[Captain Cook’s Journal During the First Voyage Round the World by James Cook]@TWC D-Link bookCaptain Cook’s Journal During the First Voyage Round the World CHAPTER 6 69/125
At 11, being about 3 Leagues from the land, and the wind seem'd to incline on Shore, we Tackt and stood off to the Southward.
And now we thought that the land to the Southward, or that we have been sailing round these 2 days past, was an Island, because there appeared an Open Channell between the North part of that land and the South part of the other in which we thought we saw the Small Island we were in with the 6th Instant; but when I came to lay this land down upon paper from the several bearings I had taken, it appeared that there was but little reason to suppose it an Island.

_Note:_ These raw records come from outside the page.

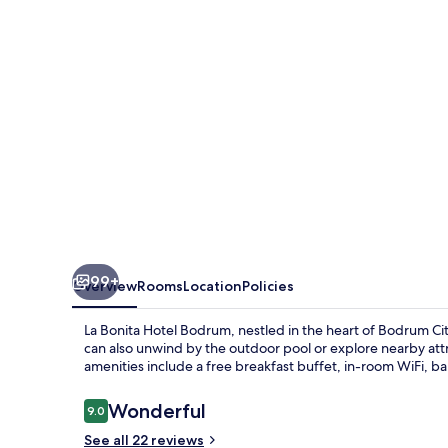
Bodrum
99+
Overview
Rooms
Location
Policies
La Bonita Hotel Bodrum, nestled in the heart of Bodrum Cit
can also unwind by the outdoor pool or explore nearby attr
amenities include a free breakfast buffet, in-room WiFi, ba
Reviews
Wonderful
9.0
9.0 out of 10
See all 22 reviews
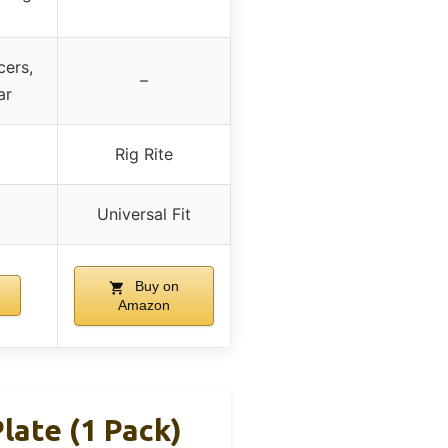
cers,
–
ar
Rig Rite
Universal Fit
Buy on
Amazon
ate (1 Pack)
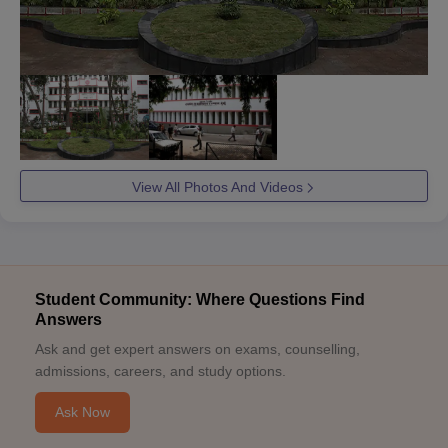
View All Photos And Videos
Student Community: Where Questions Find
Answers
Ask and get expert answers on exams, counselling,
admissions, careers, and study options.
Ask Now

On the contrary, I hardly have a doubt but what it joins to, and makes a part of, the Mainland,* (* Cook was deceived, as Stewart is an island.) the Western extremity of which bore at Noon North 59 degrees West, and the Island seen in the Morning* (* This was called by Cook Solander Island.) South 59 degrees West, distant 5 Leagues.
Latitude observed 46 degrees 24 minutes South, Longitude 192 degrees 49 minutes West.
It is nothing but a barren rock of about a Mile in Circuit, remarkably high, and lies full 5 Leagues from the Main.